We have a new paper out! This one about swinging bats (not this bat). Out today in @BMCBiology, article by Arjan Boonman, Itay Reiger, @greif_stefan, @AyaGoldshtein, @ofrieitan @YovelBatLab, and I: https://bit.ly/3phOTDl 
Short

Horseshoe bats and other constant-frequency echolocators are famous for using Doppler shift compensation to keep returning echoes within a narrow band of frequencies in which their hearing is optimal (an acoustic fovea).

This has been shown to rely on the bats detecting the Doppler-shifted frequency of the echoes from an object whose distance from the bat changes. The paradigm uses a bat swinging on a pendulum and recording its echolocation behavior as it nears a wall

BUT, we had GPS data that showed greater horseshoe bats flying too high to receive any echoes! How then can they make sure potential echoes will be detectable to them?

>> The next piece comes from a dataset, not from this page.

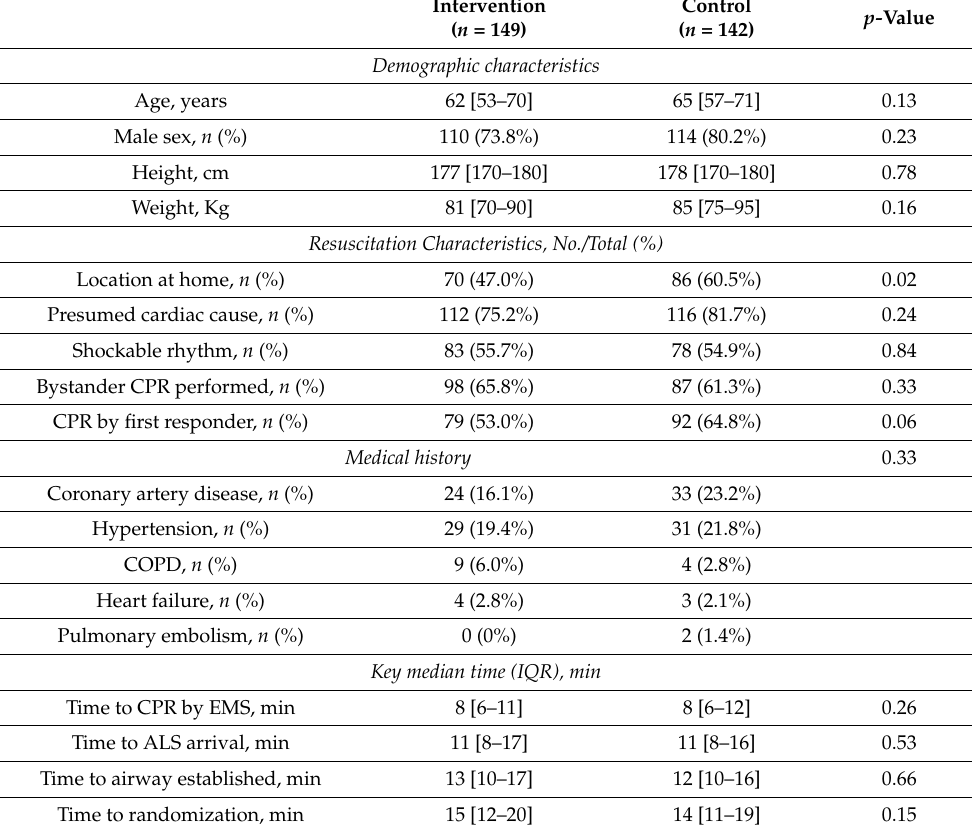
Table 1. Baseline characteristics of patients, according to the trial arm assignment. Data are reported as median [IQRs] or count (%). CPR = cardiopulmonary resuscitation; EMS = emergency medicine system; ALS = advanced life support; COPD = chronic obstructive pulmonary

We tweaked the old pendulum paradigm and made sure bats DID NOT receive any echoes, and lo and behold - even with no external cues the bat correctly compensated for movement-related Doppler-shift, lowering their emitted frequencies in step with forward-movement.

We repeated the experiments with three horseshoe bat species (Greater, Lesser, and Blasius's Horseshoe Bats) and found the same results. While we did not investigate the mechanism, we hypothesize they rely on vestibular cues of self-movement.